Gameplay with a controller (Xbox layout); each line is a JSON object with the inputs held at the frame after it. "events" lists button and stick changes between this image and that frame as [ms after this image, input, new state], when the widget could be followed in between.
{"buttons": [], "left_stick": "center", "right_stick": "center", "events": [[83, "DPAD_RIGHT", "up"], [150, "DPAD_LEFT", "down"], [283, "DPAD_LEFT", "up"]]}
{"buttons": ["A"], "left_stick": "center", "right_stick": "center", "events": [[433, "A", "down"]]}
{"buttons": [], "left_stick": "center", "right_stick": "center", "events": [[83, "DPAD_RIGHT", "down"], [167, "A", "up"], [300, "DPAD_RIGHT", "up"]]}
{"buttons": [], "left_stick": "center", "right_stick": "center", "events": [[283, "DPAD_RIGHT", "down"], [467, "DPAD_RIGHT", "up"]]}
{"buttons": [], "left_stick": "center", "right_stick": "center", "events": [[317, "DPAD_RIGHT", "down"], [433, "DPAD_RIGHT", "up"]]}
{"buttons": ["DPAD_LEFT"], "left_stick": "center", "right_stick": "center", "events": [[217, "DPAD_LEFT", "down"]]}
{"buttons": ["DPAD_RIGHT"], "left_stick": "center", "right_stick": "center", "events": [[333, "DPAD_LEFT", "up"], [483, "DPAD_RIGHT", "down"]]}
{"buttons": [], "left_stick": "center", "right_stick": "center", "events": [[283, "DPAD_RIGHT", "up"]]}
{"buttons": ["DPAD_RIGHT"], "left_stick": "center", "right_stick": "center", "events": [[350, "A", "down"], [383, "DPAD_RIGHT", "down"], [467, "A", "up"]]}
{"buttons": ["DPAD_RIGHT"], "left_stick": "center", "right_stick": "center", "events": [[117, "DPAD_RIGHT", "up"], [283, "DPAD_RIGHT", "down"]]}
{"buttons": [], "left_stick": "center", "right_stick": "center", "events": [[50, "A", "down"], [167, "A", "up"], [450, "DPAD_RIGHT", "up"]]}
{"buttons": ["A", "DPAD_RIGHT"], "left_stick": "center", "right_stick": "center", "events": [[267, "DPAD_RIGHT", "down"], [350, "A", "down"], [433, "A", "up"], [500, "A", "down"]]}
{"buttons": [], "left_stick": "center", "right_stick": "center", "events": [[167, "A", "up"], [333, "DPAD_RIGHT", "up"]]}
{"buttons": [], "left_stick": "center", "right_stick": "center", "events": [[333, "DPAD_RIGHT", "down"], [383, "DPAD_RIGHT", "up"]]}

[THE TASK] Every line of the listing above is to be set down again without any change.

[EXPECTED ANSWER]
Gameplay with a controller (Xbox layout); each line is a JSON object with the inputs held at the frame after it. "events" lists button and stick changes between this image and that frame as [ms after this image, input, new state], when the widget could be followed in between.
{"buttons": [], "left_stick": "center", "right_stick": "center", "events": [[83, "DPAD_RIGHT", "up"], [150, "DPAD_LEFT", "down"], [283, "DPAD_LEFT", "up"]]}
{"buttons": ["A"], "left_stick": "center", "right_stick": "center", "events": [[433, "A", "down"]]}
{"buttons": [], "left_stick": "center", "right_stick": "center", "events": [[83, "DPAD_RIGHT", "down"], [167, "A", "up"], [300, "DPAD_RIGHT", "up"]]}
{"buttons": [], "left_stick": "center", "right_stick": "center", "events": [[283, "DPAD_RIGHT", "down"], [467, "DPAD_RIGHT", "up"]]}
{"buttons": [], "left_stick": "center", "right_stick": "center", "events": [[317, "DPAD_RIGHT", "down"], [433, "DPAD_RIGHT", "up"]]}
{"buttons": ["DPAD_LEFT"], "left_stick": "center", "right_stick": "center", "events": [[217, "DPAD_LEFT", "down"]]}
{"buttons": ["DPAD_RIGHT"], "left_stick": "center", "right_stick": "center", "events": [[333, "DPAD_LEFT", "up"], [483, "DPAD_RIGHT", "down"]]}
{"buttons": [], "left_stick": "center", "right_stick": "center", "events": [[283, "DPAD_RIGHT", "up"]]}
{"buttons": ["DPAD_RIGHT"], "left_stick": "center", "right_stick": "center", "events": [[350, "A", "down"], [383, "DPAD_RIGHT", "down"], [467, "A", "up"]]}
{"buttons": ["DPAD_RIGHT"], "left_stick": "center", "right_stick": "center", "events": [[117, "DPAD_RIGHT", "up"], [283, "DPAD_RIGHT", "down"]]}
{"buttons": [], "left_stick": "center", "right_stick": "center", "events": [[50, "A", "down"], [167, "A", "up"], [450, "DPAD_RIGHT", "up"]]}
{"buttons": ["A", "DPAD_RIGHT"], "left_stick": "center", "right_stick": "center", "events": [[267, "DPAD_RIGHT", "down"], [350, "A", "down"], [433, "A", "up"], [500, "A", "down"]]}
{"buttons": [], "left_stick": "center", "right_stick": "center", "events": [[167, "A", "up"], [333, "DPAD_RIGHT", "up"]]}
{"buttons": [], "left_stick": "center", "right_stick": "center", "events": [[333, "DPAD_RIGHT", "down"], [383, "DPAD_RIGHT", "up"]]}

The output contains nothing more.